If Sarah was friends with Reiko, though, it stood to reason that she'd have known Reika as well. Perhaps the dead Ishida had even been Sarah's better friend. There was no way of knowing now, not without prodding the emotional wound, exacerbating damage Kimberly had just inflicted.
She supposed she should probably feel bad about it. Springing a death so callously was certainly nothing to be proud of. She couldn't really bring herself to feel ashamed, though. If anything, it was almost nice. Even though it was accidental, even though it was hurtful, even though it was terrible, Kimberly was suddenly the strong one. The one in control. The one with the power. She had just surprised Sarah, the person who had held total custody over her very life for this past hour or so.
Still, it was probably only proper to be a little gracious, given everything, to not ask Sarah for details. Slowly, very, very slowly, Kimberly raised herself, first to her knees, then, unsteadily, to her feet. She had to stand still for a few seconds, regaining her balance, readjusting to the feeling of being vertically oriented. Every little movement was enough to set her newly-bandaged arm screaming in protest, but she managed to bite back any sounds of discomfort. The others already seemed to view her like some sort of sick, defenseless child, something to protect from the cruel, hard world. That was bullshit. She was still the equal of any of them. Hell, she was holding it together better than Sarah, their apparent leader.

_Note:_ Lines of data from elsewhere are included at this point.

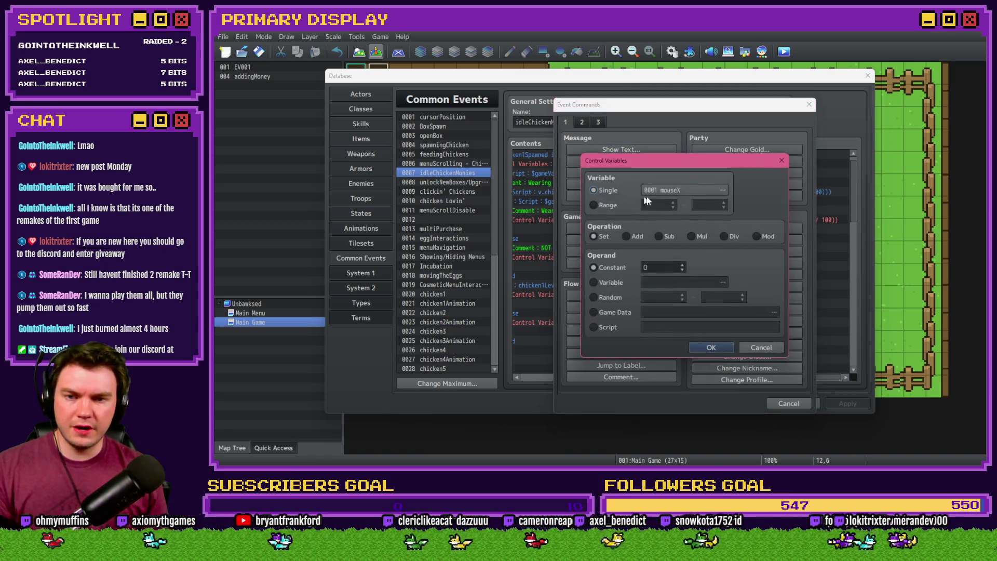
click(716, 189)
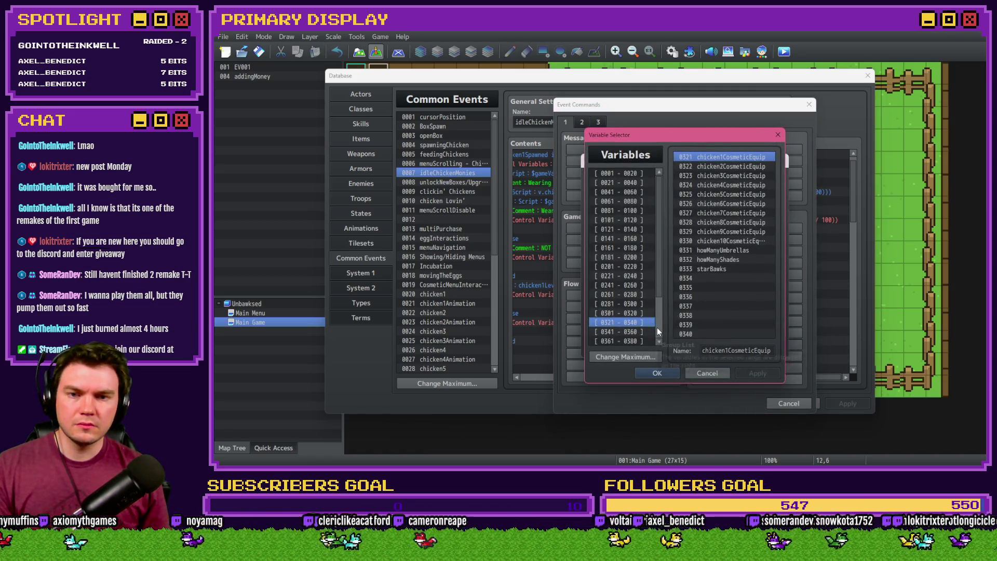
scroll(657, 328, down, 2)
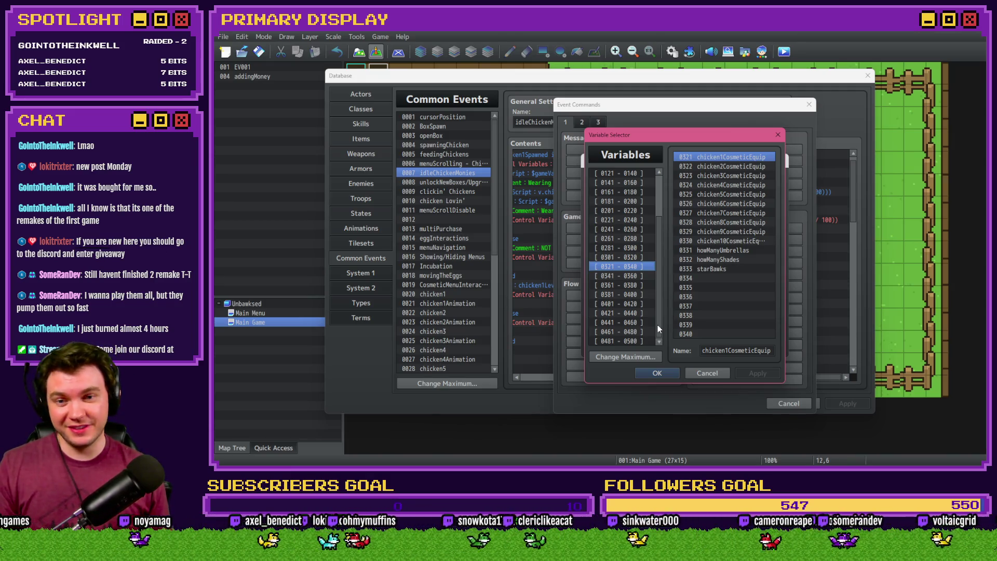
click(634, 276)
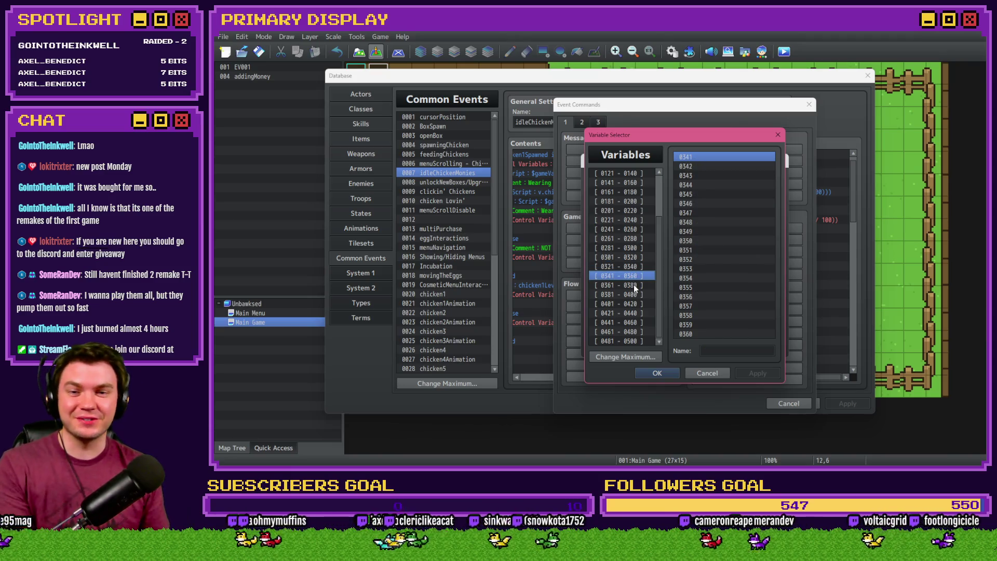
click(634, 286)
key(Down)
key(Down)
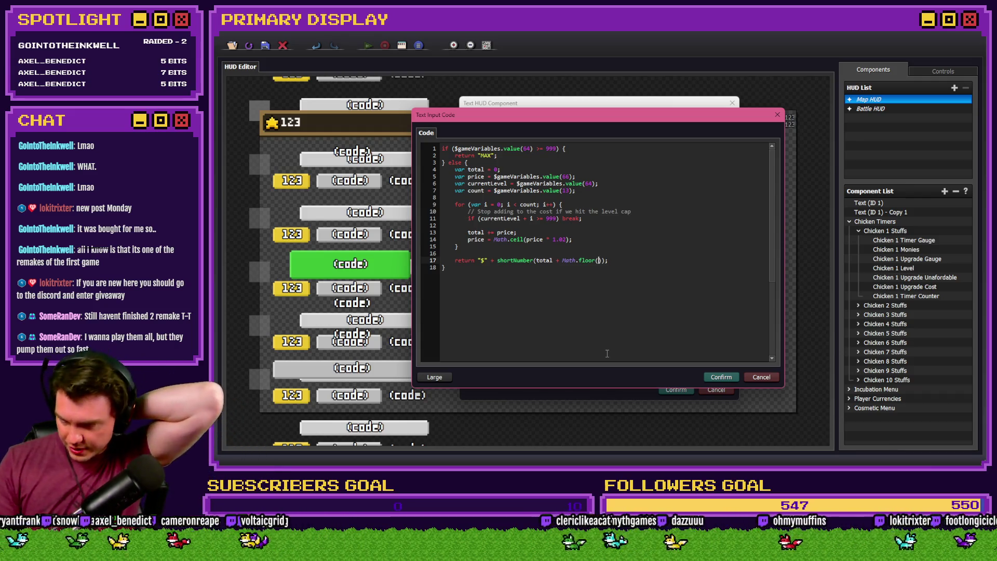
Close the Math.floor() call and wrap line 17's return in an empty if () { } block.
text())
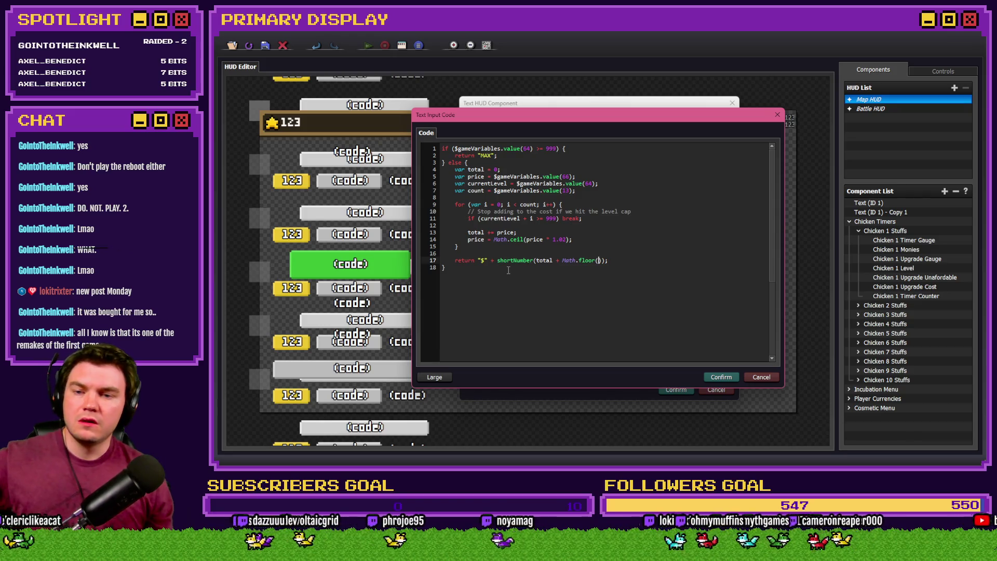
click(452, 261)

And then, Bridget and Roland started off. Good. About damn time they got a move on. Bridget whispered something to Sarah. What it was didn't matter. With luck, it'd get the other girl moving. Kimberly had bigger things to focus on, cold though it sounded. To start with, she had some prioritizing to do, since she wasn't going to be carrying all her stuff away with her. Her hoodie was pretty well fucked beyond recognition, speckled in blood and short a sleeve, letting her uncomfortably thin and bandaged arm show through. It was a visual signal of weakness. She'd have to do something about it. There was no way she'd change in front of cameras, though. No way she'd try to pull her wounded arm through a sleeve even had internet voyeurism not been a concern.
She moved slowly to her bags, dug through them, dumping everything from her school bag except a spare t-shirt, for use as replacement bandages; her matches and cigarettes, in case she got a craving, though they were infrequent; her notebook and a pencil, for use tracking any vital information; and the black towel she had brought along. She'd been planning on taking showers on the camping trip. She hated feeling dirty. Now, that was the least of her problems.
She paused a second, then threw her deodorant into her provided pack anyways.
Towel. Cigarettes. Spare t-shirt. Grappling hook. Food. Water. Map. She threw out the guide to survival, kept what remained of her first aide kit, and was ready to go. Pulling herself to her feet again was an ordeal, with the bag over her right shoulder. Doing everything one-handed was going to fucking suck. Still, it could have been worse. One arm beat none. She started after the others, pausing as she reached Sarah.
"Thanks," she said. It was heartfelt. This girl had saved her life. Even if Kimberly hated and rejected any sense of obligation that entailed, on both of their parts, she could at least appreciate the gesture.
"We should go. Make sure nobody else has to deal with this. Pay Kris back. I guess you maybe have a reason to too."
And with that, she left the beach, following the others, hat shading her face from the bright light of the day.